By Adele Chapin Posted March 29, 2011, 9:10 AM EDT
Calligrapher Annie Lloyd is known for her signature script—modern characters with graceful lines and loose curves. But Lloyd, founder of Northern Virginia-based Pretty Mail Calligraphy, honed her craft in an unlikely way. “I wear eyeliner, and I laugh that my precision is from putting on eyeliner for so many years,” she says.
Lloyd has other training, too. As a child, she wrote her name over and over again on a chalkboard set up in her playroom. In college at James Madison University, Lloyd first studied interior design, practicing perfect block handwriting for architectural renderings, but ultimately graduated with a degree in graphic design. She then moved to New York, and found work as a wedding invitation consultant at Kate’s Paperie.

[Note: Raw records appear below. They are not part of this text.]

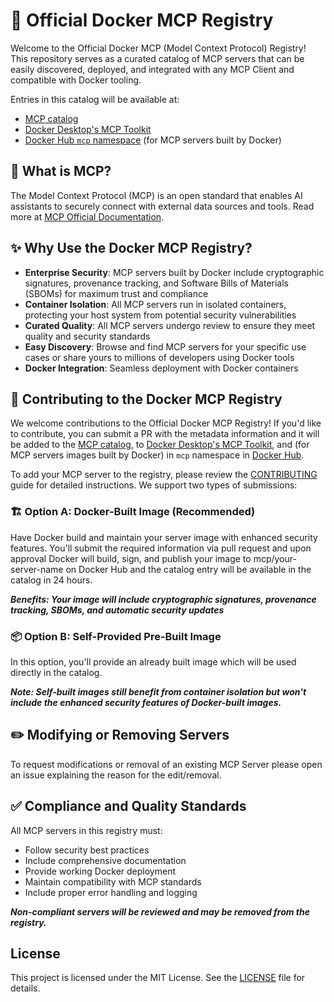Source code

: # 🐳 Official Docker MCP Registry

Welcome to the Official Docker MCP (Model Context Protocol) Registry! This repository serves as a curated catalog of MCP servers that can be easily discovered, deployed, and integrated with any MCP Client and compatible with Docker tooling. 

Entries in this catalog will be available at: 
- [MCP catalog](https://hub.docker.com/mcp) 
- [Docker Desktop's MCP Toolkit](https://www.docker.com/products/docker-desktop/) 
- [Docker Hub `mcp` namespace](https://hub.docker.com/u/mcp) (for MCP servers built by Docker)

## 🤖 What is MCP?
The Model Context Protocol (MCP) is an open standard that enables AI assistants to securely connect with external data sources and tools. Read more at [MCP Official Documentation](https://modelcontextprotocol.io/introduction).

## ✨ Why Use the Docker MCP Registry?
- **Enterprise Security**: MCP servers built by Docker include cryptographic signatures, provenance tracking, and Software Bills of Materials (SBOMs) for maximum trust and compliance
- **Container Isolation**: All MCP servers run in isolated containers, protecting your host system from potential security vulnerabilities
- **Curated Quality**: All MCP servers undergo review to ensure they meet quality and security standards
- **Easy Discovery**: Browse and find MCP servers for your specific use cases or share yours to millions of developers using Docker tools
- **Docker Integration**: Seamless deployment with Docker containers

## 🤝 Contributing to the Docker MCP Registry
We welcome contributions to the Official Docker MCP Registry! If you'd like to contribute, you can submit a PR with the metadata information and it will be added to the [MCP catalog](https://hub.docker.com/mcp), to [Docker Desktop's MCP Toolkit](https://www.docker.com/products/docker-desktop/), and (for MCP servers images built by Docker) in `mcp` namespace in [Docker Hub](https://hub.docker.com/u/mcp).

To add your MCP server to the registry, please review the [CONTRIBUTING](CONTRIBUTING.md) guide for detailed instructions. We support two types of submissions:

### 🏗️ Option A: Docker-Built Image (Recommended)
Have Docker build and maintain your server image with enhanced security features. You'll submit the required information via pull request and upon approval Docker will build, sign, and publish your image to mcp/your-server-name on Docker Hub and the catalog entry will be available in the catalog in 24 hours.

_**Benefits: Your image will include cryptographic signatures, provenance tracking, SBOMs, and automatic security updates**_

### 📦 Option B: Self-Provided Pre-Built Image
In this option, you'll provide an already built image which will be used directly in the catalog. 

_**Note: Self-built images still benefit from container isolation but won't include the enhanced security features of Docker-built images.**_

## ✏️ Modifying or Removing Servers
To request modifications or removal of an existing MCP Server please open an issue explaining the reason for the edit/removal.

## ✅ Compliance and Quality Standards
All MCP servers in this registry must:
- Follow security best practices
- Include comprehensive documentation
- Provide working Docker deployment
- Maintain compatibility with MCP standards
- Include proper error handling and logging

_**Non-compliant servers will be reviewed and may be removed from the registry.**_

## License

This project is licensed under the MIT License. See the [LICENSE](LICENSE) file for details.
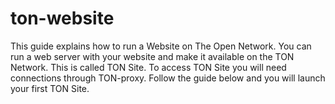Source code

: # ton-website
This guide explains how to run a Website on The Open Network.
You can run a web server with your website and make it available on the TON Network. This is called TON Site.
To access TON Site you will need connections through TON-proxy.
Follow the guide below and you will launch your first TON Site.

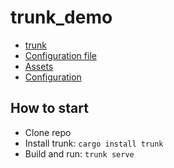 # trunk_demo

- [trunk](https://github.com/thedodd/trunk/blob/master/Trunk.toml)
- [Configuration file](https://github.com/thedodd/trunk/blob/master/Trunk.toml)
- [Assets](https://trunkrs.dev/assets/)
- [Configuration](https://trunkrs.dev/configuration/)

## How to start

- Clone repo
- Install trunk: `cargo install trunk`
- Build and run: `trunk serve`
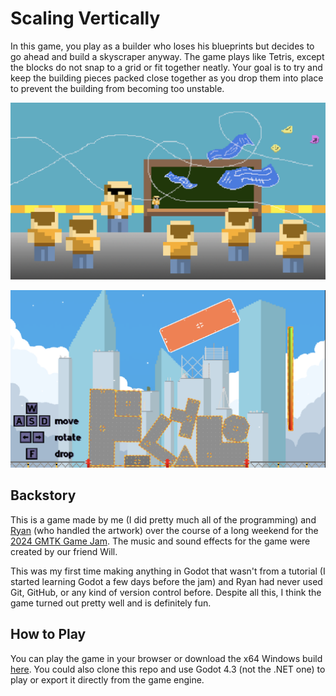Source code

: # Scaling Vertically

In this game, you play as a builder who loses his blueprints but decides to go
ahead and build a skyscraper anyway. The game plays like Tetris, except the
blocks do not snap to a grid or fit together neatly. Your goal is to try and
keep the building pieces packed close together as you drop them into place to
prevent the building from becoming too unstable.

![Screenshot from game of builder losing his blueprints](./screenshot1.png)

![Screenshot of main Tetris-like gameplay](./screenshot2.png)

## Backstory

This is a game made by me (I did pretty much all of the programming) and
[Ryan](https://github.com/RyanTurley) (who handled the artwork) over the course
of a long weekend for the [2024 GMTK Game Jam](https://itch.io/jam/gmtk-2024).
The music and sound effects for the game were created by our friend Will.

This was my first time making anything in Godot that wasn't from a tutorial (I
started learning Godot a few days before the jam) and Ryan had never used Git,
GitHub, or any kind of version control before. Despite all this, I think the
game turned out pretty well and is definitely fun.

## How to Play

You can play the game in your browser or download the x64 Windows build
[here](https://drew-abbo.itch.io/scaling-vertically). You could also clone this
repo and use Godot 4.3 (not the .NET one) to play or export it directly from the
game engine.
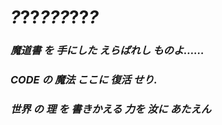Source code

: # *?*??*???*??*?*

### *魔道書 を 手にした えらばれし ものよ……*

### *CODE の 魔法 ここに 復活 せり.*

### *世界 の 理 を 書きかえる 力を 汝に あたえん*

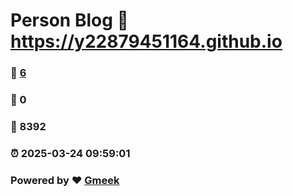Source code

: # Person Blog :link: https://y22879451164.github.io 
### :page_facing_up: [6](https://y22879451164.github.io/tag.html) 
### :speech_balloon: 0 
### :hibiscus: 8392 
### :alarm_clock: 2025-03-24 09:59:01 
### Powered by :heart: [Gmeek](https://github.com/Meekdai/Gmeek)
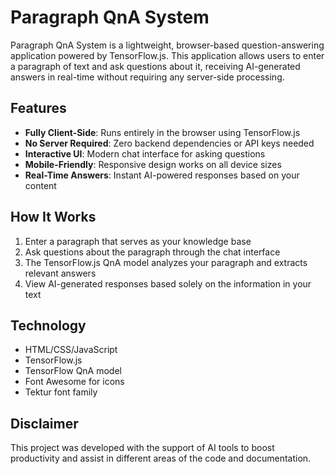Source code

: # Paragraph QnA System

Paragraph QnA System is a lightweight, browser-based question-answering
application powered by TensorFlow.js. This application allows users to enter a
paragraph of text and ask questions about it, receiving AI-generated answers in
real-time without requiring any server-side processing.

## Features

- **Fully Client-Side**: Runs entirely in the browser using TensorFlow.js
- **No Server Required**: Zero backend dependencies or API keys needed
- **Interactive UI**: Modern chat interface for asking questions
- **Mobile-Friendly**: Responsive design works on all device sizes
- **Real-Time Answers**: Instant AI-powered responses based on your content

## How It Works

1. Enter a paragraph that serves as your knowledge base
2. Ask questions about the paragraph through the chat interface
3. The TensorFlow.js QnA model analyzes your paragraph and extracts relevant
   answers
4. View AI-generated responses based solely on the information in your text

## Technology

- HTML/CSS/JavaScript
- TensorFlow.js
- TensorFlow QnA model
- Font Awesome for icons
- Tektur font family

## Disclaimer

This project was developed with the support of AI tools to boost productivity
and assist in different areas of the code and documentation.
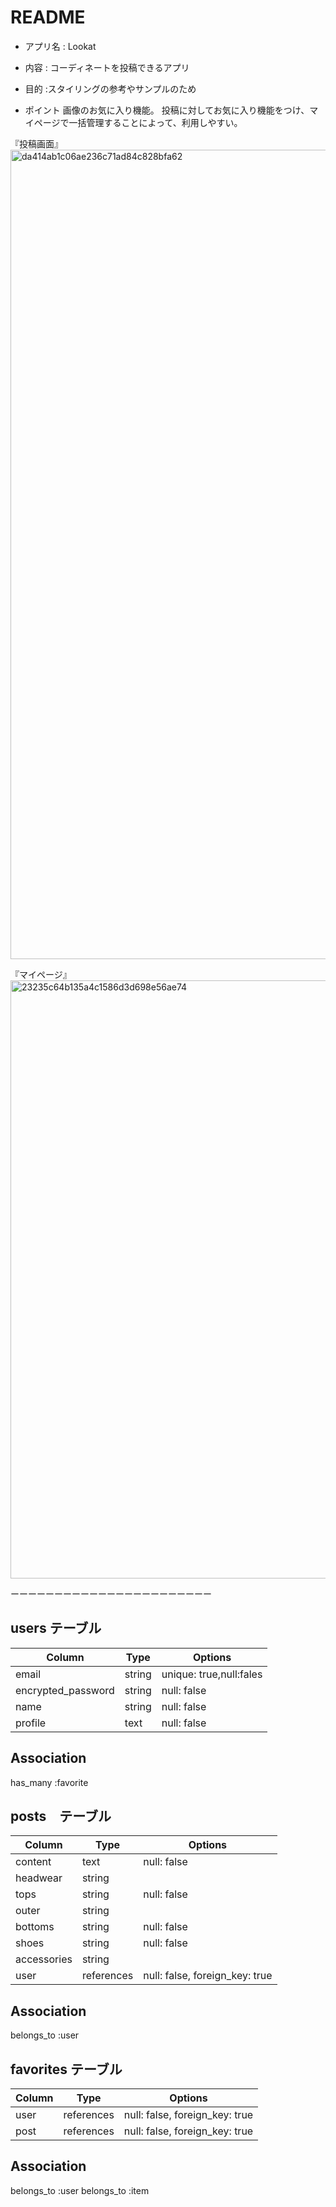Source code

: # README
* アプリ名 : Lookat

* 内容 : コーディネートを投稿できるアプリ

* 目的 :スタイリングの参考やサンプルのため

* ポイント
画像のお気に入り機能。
投稿に対してお気に入り機能をつけ、マイページで一括管理することによって、利用しやすい。

『投稿画面』
<img width="1295" alt="da414ab1c06ae236c71ad84c828bfa62" src="https://user-images.githubusercontent.com/104562019/174758064-5f2d51f4-f626-4ac4-94f8-67c187fb3474.png">

『マイページ』
<img width="957" alt="23235c64b135a4c1586d3d698e56ae74" src="https://user-images.githubusercontent.com/104562019/174758305-93b6f016-6b2b-48a1-a815-2e986558af7b.png">


ーーーーーーーーーーーーーーーーーーーーーーー
## users テーブル

| Column             | Type   | Options                |
| ------------------ | ------ | -----------            |
| email              | string | unique: true,null:fales|
| encrypted_password | string | null: false            |
| name               | string | null: false            |
| profile            | text   | null: false            |

## Association

has_many :favorite

## posts　テーブル
| Column             | Type      |Options                     |
| ----------         | ----------| ---------------------------|
| content            | text      | null: false                |
| headwear           | string    |                            |
| tops               | string    | null: false                |
| outer              | string    |                            |
| bottoms            | string    | null: false                |
| shoes              | string    | null: false                |
| accessories        | string    |                            |
| user               |references | null: false, foreign_key: true|


## Association
belongs_to :user

## favorites テーブル

| Column     | Type      | Options                           |
| ---------- | ----------| ----------------------------------|
| user       |references | null: false, foreign_key: true    |
| post       |references | null: false, foreign_key: true    |
## Association
belongs_to :user
belongs_to :item







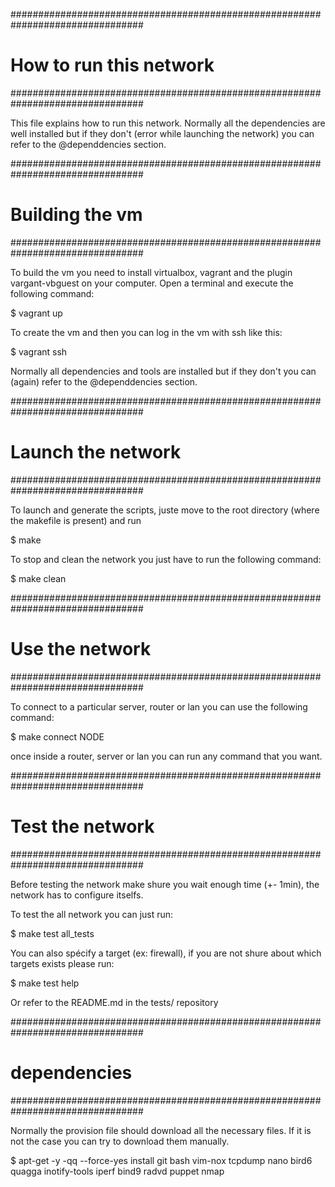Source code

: ################################################################################
#                         How to run this network                              #
################################################################################

This file explains how to run this network.
Normally all the dependencies are well installed but if they don't (error while launching the network) you can refer to the @dependdencies section.


################################################################################
#                              Building the vm                                 #
################################################################################

To build the vm you need to install virtualbox, vagrant and the plugin vargant-vbguest on your computer. Open a terminal and execute the following command:

  $ vagrant up

To create the vm and then you can log in the vm with ssh like this:

  $ vagrant ssh

Normally all dependencies and tools are installed but if they don't you can (again) refer to the @dependdencies section.


################################################################################
#                              Launch the network                              #
################################################################################

To launch and generate the scripts, juste move to the root directory (where the makefile is present) and run

  $ make

To stop and clean the network you just have to run the following command:

  $ make clean


################################################################################
#                                Use the network                               #
################################################################################

To connect to a particular server, router or lan you can use the following command:

  $ make connect NODE

once inside a router, server or lan you can run any command that you want.


################################################################################
#                               Test the network                               #
################################################################################

Before testing the network make shure you wait enough time (+- 1min), the network has to configure itselfs.

To test the all network you can just run:

  $ make test all_tests

You can also spécify a target (ex: firewall), if you are not shure about which targets exists please run:

  $ make test help

Or refer to the README.md in the tests/ repository


################################################################################
#                                dependencies                                  #
################################################################################

Normally the provision file should download all the necessary files. If it is not the case you can try to download them manually.

  $ apt-get -y -qq --force-yes install git bash vim-nox tcpdump nano bird6 quagga inotify-tools iperf bind9 radvd puppet nmap
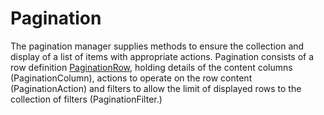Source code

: # Pagination

The pagination manager supplies methods to ensure the collection and display of a list of items with appropriate actions.  Pagination consists of a row definition [PaginationRow](pagination_row.md), holding details of the content columns (PaginationColumn), actions to operate on the row content (PaginationAction) and filters to allow the limit of displayed rows to the collection of filters (PaginationFilter.)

One day, as Lloyd filled out an invoice, a customer saw her handwriting and asked if Lloyd would address the envelopes for her invites.
Before long, Lloyd was an official calligraphy vendor at Kate’s, and when she moved to the Washington metro area, she continued working as a calligrapher, invitation sales consultant, and graphic designer at Creative Parties in Bethesda until 2007. In 2009, she ventured out on her own, first advertising calligraphy services on Craigslist, and then creating a Web site for Pretty Mail Calligraphy overnight. Buzz on bridal blogs helped Lloyd develop a steady stream of clients, and referrals enabled her to expand her business to the corporate world.
Lloyd’s calligraphy services includes addressing envelopes at a flat rate, as well as writing text for menus and place cards, and even writing text on chalkboards and glass. “It’s an affordable way to set the tone for your event. That hand-done look is really big right now, that vintage-y detail,” Lloyd says.
Jen Schnizler, assistant director for special events at Wolf Trap Foundation for the Performing Arts, has hired Lloyd for the past two years to handwrite the invitations for a special dinner for Wolf Trap’s most generous donors. “She has such a unique writing style. It isn’t the traditional form of calligraphy,” she says. “Her turnaround is incredible—it’s amazing how quickly she can return these invitations to us.”
Monique Rodriquez, executive office manager for the Optical Society, enlisted her to write certificates celebrating employees’ years of service. “Scientists are the last people you’d expect to notice something like this, and they comment on how beautiful it is,” Rodriquez said. “It’s not even pretty, it’s beautiful.”